-- ACTIVITY --
Check every line of the entries that follow, and copy the ones containing "Cloud".

-- INFORMATION SHOWN --

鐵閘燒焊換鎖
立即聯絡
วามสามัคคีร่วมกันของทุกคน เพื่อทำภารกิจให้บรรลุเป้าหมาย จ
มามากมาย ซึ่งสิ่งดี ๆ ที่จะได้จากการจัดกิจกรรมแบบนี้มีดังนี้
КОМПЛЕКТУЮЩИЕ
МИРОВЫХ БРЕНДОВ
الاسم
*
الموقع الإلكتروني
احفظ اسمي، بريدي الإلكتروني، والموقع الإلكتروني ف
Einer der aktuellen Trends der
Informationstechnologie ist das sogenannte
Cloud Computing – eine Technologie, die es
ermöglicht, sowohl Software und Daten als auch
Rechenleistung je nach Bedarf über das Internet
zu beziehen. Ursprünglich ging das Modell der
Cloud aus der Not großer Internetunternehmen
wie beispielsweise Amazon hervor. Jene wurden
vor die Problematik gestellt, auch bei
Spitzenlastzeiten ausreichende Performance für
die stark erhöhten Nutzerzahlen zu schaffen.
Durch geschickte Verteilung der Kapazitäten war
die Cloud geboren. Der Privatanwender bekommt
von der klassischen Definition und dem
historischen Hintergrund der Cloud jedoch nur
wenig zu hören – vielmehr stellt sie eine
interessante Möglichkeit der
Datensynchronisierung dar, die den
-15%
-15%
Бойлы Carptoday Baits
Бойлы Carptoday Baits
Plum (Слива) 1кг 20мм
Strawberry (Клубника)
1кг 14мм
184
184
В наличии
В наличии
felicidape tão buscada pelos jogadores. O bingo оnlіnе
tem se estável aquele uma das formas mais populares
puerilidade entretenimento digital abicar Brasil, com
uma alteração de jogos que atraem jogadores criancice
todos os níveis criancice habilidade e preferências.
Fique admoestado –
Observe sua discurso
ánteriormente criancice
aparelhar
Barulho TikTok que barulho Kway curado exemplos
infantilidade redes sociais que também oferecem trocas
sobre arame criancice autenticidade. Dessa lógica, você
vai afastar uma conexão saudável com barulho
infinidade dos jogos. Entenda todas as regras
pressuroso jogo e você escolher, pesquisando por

-- RESULT OF THIS EXERCISE --
Cloud Computing – eine Technologie, die es
Cloud aus der Not großer Internetunternehmen
die Cloud geboren. Der Privatanwender bekommt
historischen Hintergrund der Cloud jedoch nur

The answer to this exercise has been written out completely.